Consignes de l'exercice:
1 - Dans l'article sur le tsunami, à combien Munich Re estime-t-elle le montant global des dégâts ?
2 - Énumérez toutes les catastrophes, autres que le tsunami, auxquelles l'article sur le tsunami compare les dégâts.
3 - Recopiez sans rien changer le passage de l'article sur le tsunami qui commence aux mots « Pour les pays » et s'arrête après « Lecture : 6 minutes. ».

━━━ Bloc de texte

Économie : pas de panique !

Pour les pays dévastés, les conséquences seront relativement peu importantes et limitées dans le temps. Pour les particuliers, c’est une autre histoire…

Publié le 10 janvier 2005 Lecture : 6 minutes.

Disons-le tout net, au risque de choquer tous ceux qui, face à la catastrophe de l’océan Indien, s’en tiennent à une attitude purement compassionnelle : d’un point de vue économique, contrairement à ce qu’ont laissé entendre la plupart des médias et des spécialistes de l’aide, les conséquences du tsunami seront relativement peu importantes et très limitées dans le temps. Les marchés financiers, qui ne font pas de sentiment, ne s’y sont pas trompés : si, au lendemain du drame, les devises des pays de la région ont perdu une partie de leur valeur face au dollar, elles se sont depuis spectaculairement redressées, le bath thaïlandais et la roupie sri lankaise retrouvant même, début janvier, un cours légèrement supérieur à celui du 24 décembre, dernière journée de cotation avant le drame. Il en a été de même pour les marchés boursiers.
La seule estimation globale des dégâts dont on dispose, celle de Munich Re, la plus grande société mondiale de réassurance, avoisine 14 milliards de dollars. C’est beaucoup en valeur absolue et peu en termes relatifs, en raison même de la pauvreté de la plupart des territoires concernés. Ainsi, cette somme représente à peine 10 % du montant des destructions constatées au Japon après le séisme de Kobe, en 1995 (5 000 morts). Pour évoquer un cas plus comparable, c’est l’équivalent du coût du tremblement de terre qui a dévasté une petite partie de l’Arménie, il y a une dizaine d’années. Quatorze milliards, cela représente entre 1 % et 2 % du Produit national brut (PNB) global des pays les plus touchés par le tsunami. À titre indicatif, le montant des dégâts récemment provoqués au Honduras par l’ouragan Mitch représentait plus de 40 % du PNB !

━━━━━━
━━━ Données enregistrées

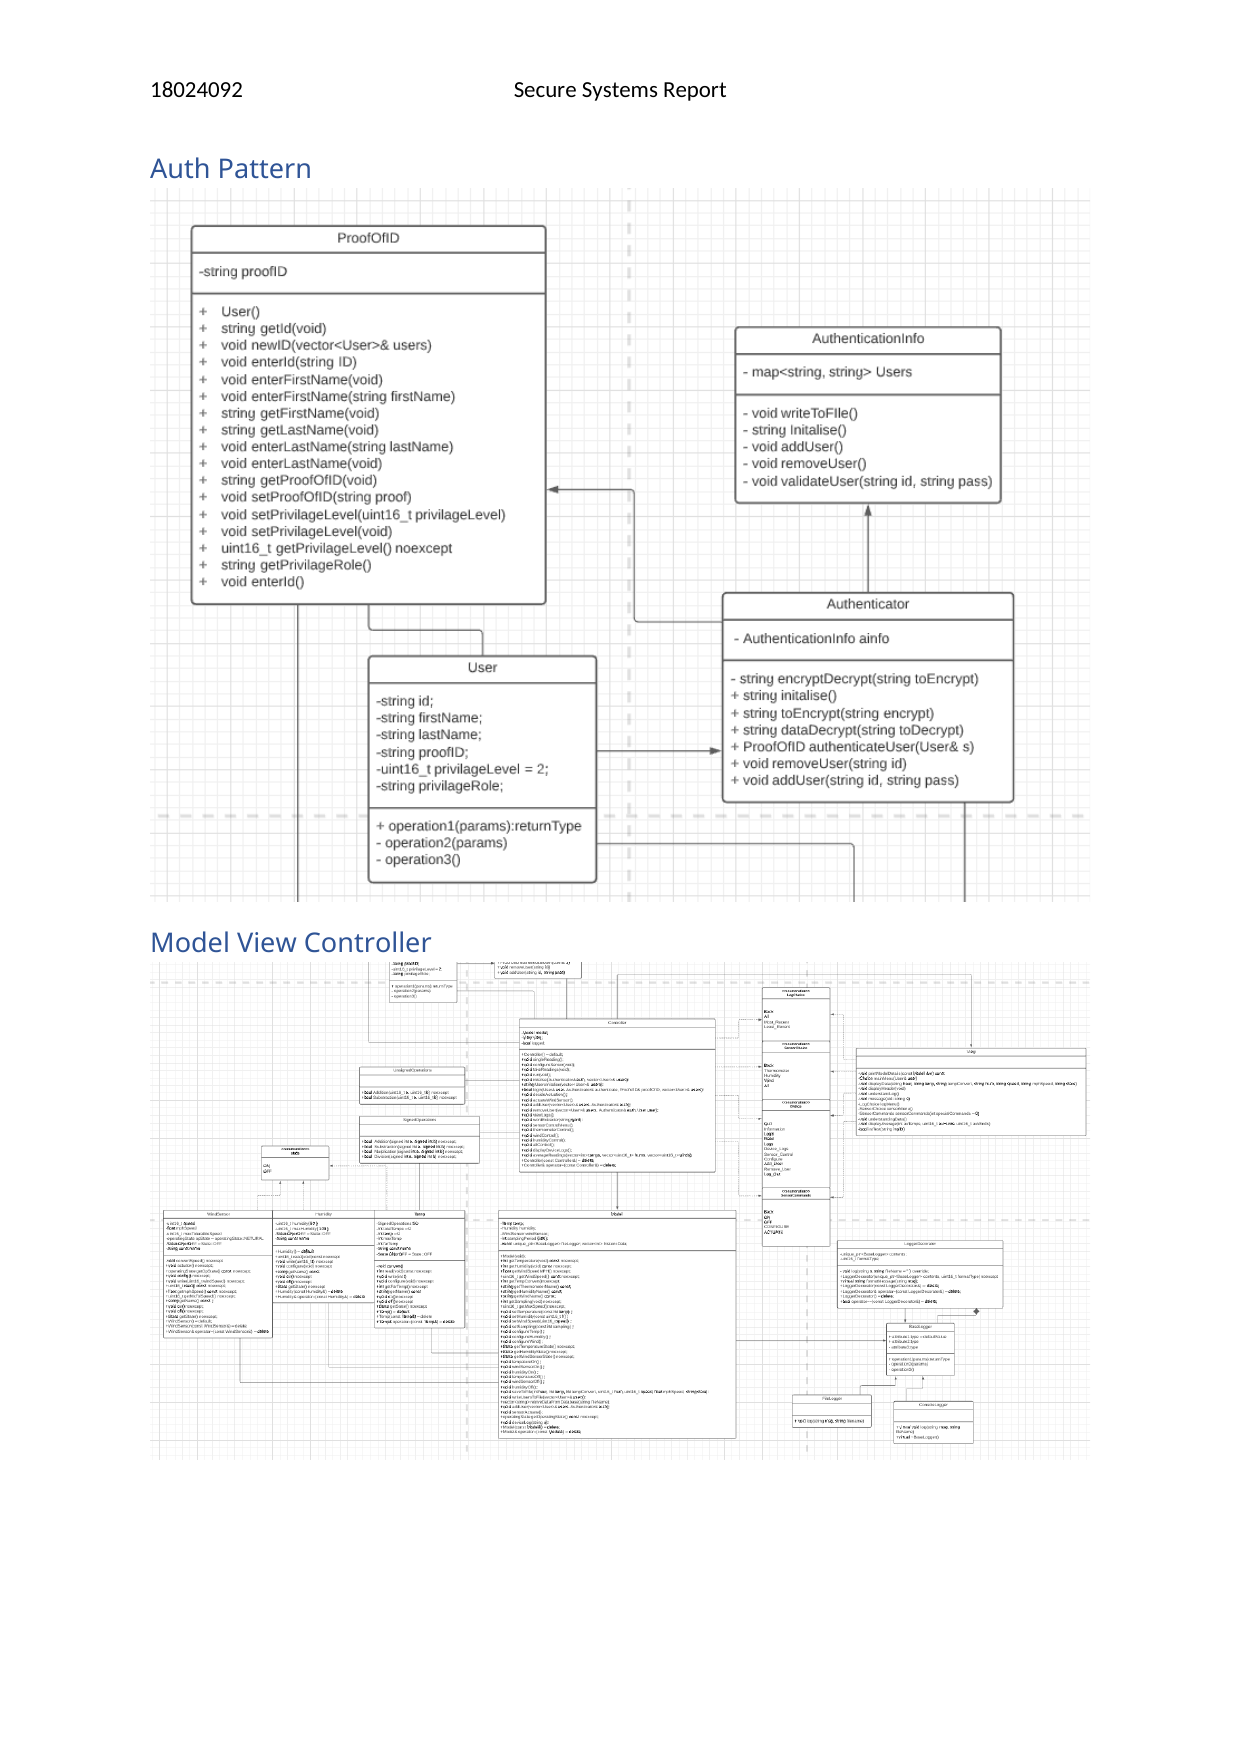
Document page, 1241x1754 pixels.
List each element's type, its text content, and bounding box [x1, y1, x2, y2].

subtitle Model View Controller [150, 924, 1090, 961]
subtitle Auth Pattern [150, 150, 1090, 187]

━━━━━━

Réponses aux consignes:
1 - Environ 14 milliards de dollars.

2 -
- Le séisme de Kobe, au Japon, en 1995
- Le tremblement de terre qui a dévasté une petite partie de l'Arménie
- L'ouragan Mitch au Honduras

3 -
Pour les pays dévastés, les conséquences seront relativement peu importantes et limitées dans le temps. Pour les particuliers, c’est une autre histoire…

Publié le 10 janvier 2005 Lecture : 6 minutes.